Warga Aceh peringati 24 tahun tragedi Simpang KKA

Banda Aceh (ANTARA) – Puluhan warga Kabupaten Aceh Utara memperingati 24 tahun tragedi pelanggaran HAM Simpang Kertas Kraft Aceh (KKA) di monumen pengingat setinggi 2,5 meter yang berada di Jalan Lintas Medan-Banda Aceh, Kecamatan Dewantara, Aceh Utara, Rabu.

Peringatan tragedi Simpang KKA diisi dengan doa bersama, sekaligus pembacaan surat terbuka untuk Presiden Republik Indonesia Joko Widodo (Jokowi), dengan harapan tragedi di daerah itu dapat terselesaikan dengan baik. 

“Pada monumen yang tertera puluhan nama korban jiwa dalam peristiwa berdarah tersebut menjadi pengingat masa-masa kelam tragedi berdarah tersebut,” kata Murtala, Ketua Forum Komunikasi Korban dan Keluarga Korban Tragedi Simpang KKA.

Ia menjelaskan, tragedi Simpang KKA Aceh Utara telah diakui negara sebagai pelanggaran HAM berat masa lalu.
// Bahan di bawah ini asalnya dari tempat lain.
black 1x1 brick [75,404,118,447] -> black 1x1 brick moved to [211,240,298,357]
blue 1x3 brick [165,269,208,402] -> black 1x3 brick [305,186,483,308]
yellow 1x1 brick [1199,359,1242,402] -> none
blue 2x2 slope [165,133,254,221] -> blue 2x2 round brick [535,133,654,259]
Para korban berharap penyelesaian pelanggaran HAM berat itu tidak hanya secara non yudisial, namun harus beriringan secara yudisial. 

Pria itu menyebut tragedi tersebut hingga kini masih melekat pada ingatan korban, maupun keluarga korban yang ikut merasakan langsung peristiwa kelam itu.

Pihaknya menyambut baik pengakuan negara beberapa waktu lalu tentang 12 kasus pelanggaran HAM berat masa lalu. Namun, mereka meminta agar negara tetap melakukan proses hukum dan memberi keadilan terhadap korban dan keluarganya. 

Sebab itu, Murtala meminta kepada pemerintah untuk menyelesaikan pelanggaran HAM itu dengan adil, melalui mekanisme Pengadilan HAM adhoc di Aceh. 

“Saya mewakili korban dan keluarga korban pelanggaran HAM lainnya di Aceh menaruh harapan besar kepada bapak Presiden RI Joko Widodo untuk membentuk suatu mekanisme hukum penyelesaian kasus pelanggaran HAM,” katanya.

Sementara itu, Anggota DPR RI asal Aceh Nasir Djamil mengatakan pihaknya akan terus meminta negara hadir, dan tidak hanya melakukan penyelesaian secara non yudisial, namun juga dilakukan pendekatan penyelesaian secara yudisial. 

“Jika penyelesaian HAM berat masa lalu dapat diselesaikan, maka itu merupakan wujud nyata kehadiran negara di tengah-tengah korban dan keluarga korban. Itu merupakan bentuk negara yang keadilan,” kata Nasir. 

Korban tragedi Simpang KKA pada 3 Mei 1999 tercatat sebanyak 21 orang meninggal dunia dan 146 orang luka-luka, dan hingga sekarang belum ada penyelesaian secara hukum. 

Sebelumnya, Presiden Jokowi menyatakan bahwa Pemerintah Indonesia mengakui terjadinya pelanggaran hak asasi manusia (HAM) berat dalam sedikitnya 12 peristiwa di masa lalu, setelah menerima laporan Tim Penyelesaian Non-Yudisial Pelanggaran HAM (PPHAM) masa lalu yang sebelumnya dibentuk berdasarkan Keputusan Presiden Nomor 17 Tahun 2022.

Presiden juga menyatakan bahwa dirinya sangat menyesalkan terjadinya pelanggaran HAM berat dalam 12 peristiwa masa lalu.

Ke 12 peristiwa tersebut adalah Peristiwa 1965-1966, Peristiwa Penembakan Misterius 1982-1985, Peristiwa Talangsari di Lampung 1989, Peristiwa Rumoh Geudong dan Pos Sattis di Aceh 1989, Peristiwa Penghilang Orang Secara Paksa 1997-1998, dan Peristiwa Kerusuhan Mei 1998. 

Kemudian Peristiwa Trisakti dan Semanggi I-II 1998-1999, Peristiwa Pembunuhan Dukun Santet 1998-1999, Peristiwa Simpang KKA Aceh 1999, Peristiwa Wasior Papua 2001-2002, Peristiwa Wamena Papua 2003, dan Peristiwa Jambo Keupok Aceh 2003.

“Saya menaruh simpati dan empati yang mendalam kepada para korban dan keluarga korban,” kata Jokowi.